You will be in the hospital three to seven days after the surgery. Here’s what to expect:
- Right after surgery, you will be taken to the intensive care unit (ICU). Your family members will be taken to the ICU waiting room, where your surgeon will talk to them about how the surgery went. The ICU staff will monitor you closely. When you are stable, your family can visit you.
- You may be swollen from fluids given during surgery. Your family should be prepared to expect this.
- You will have a breathing tube. It will be taken out as soon you can breathe safely on your own.
- You will be connected to a heart monitor and other tubes. As you recover and improve, the monitors and tubes will be taken out one by one.
- You’ll move from the ICU to a regular hospital room as soon as your doctor feels your condition is stable and improving.
- You may have medicine through your IV to control your blood glucose (blood sugar). The nurse will regularly check your blood glucose and may give you insulin, even if you do not have diabetes. This is to stabilize your blood glucose level which rises when the body is under stress.
- Your healthcare providers will manage your pain. They will regularly ask you to rate your pain level. You might have pain medicine through an IV at first. You will switch to pain pills as you get better.
- You’ll work with a respiratory therapist. Mucus often builds up in your lungs during surgery. A respiratory therapists will check your lungs and breathing and will help you do exercises to help them get better. You’ll probably start using a device called an incentive spirometer to help you breathe deeply.

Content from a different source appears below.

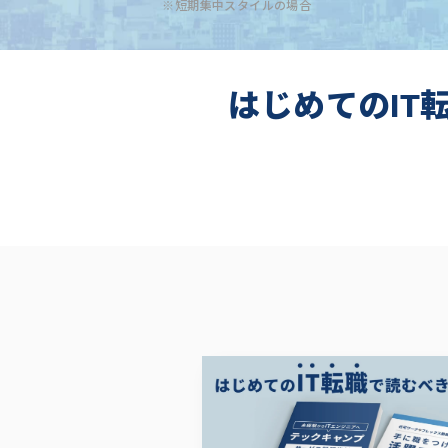
※短期集中スタイルの場合
はじめてのIT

- You’ll get the right nutrition. You may not be hungry after surgery, but your body needs the right nutrition to heal well. You’ll be encouraged to eat, and you may get nutritional supplements.
- You’ll be expected to move and walk. You’ll get out of bed and walk several times a day, and sit in a chair as much as possible. Cardiac rehabilitation staff will work with you as you safely increase your activity.
- You can go home when your doctor says it’s okay.
It takes around four to eight weeks to recover from CABG surgery. When you are ready to go home from the hospital, your nurse will give you a full set of instructions.
- The grafts inserted during CABG surgery are just as likely to get plaque buildup as the arteries they replaced. For this reason, it’s important to make changes to reduce your risk of coronary artery disease. Outpatient cardiac rehab is a great way to recover after surgery and improve your heart health.
- It is recommended that CABG surgery patients go to at least 36 outpatient cardiac rehab sessions after their surgery. There you will learn how the right exercise and nutrition can help you build a stronger heart.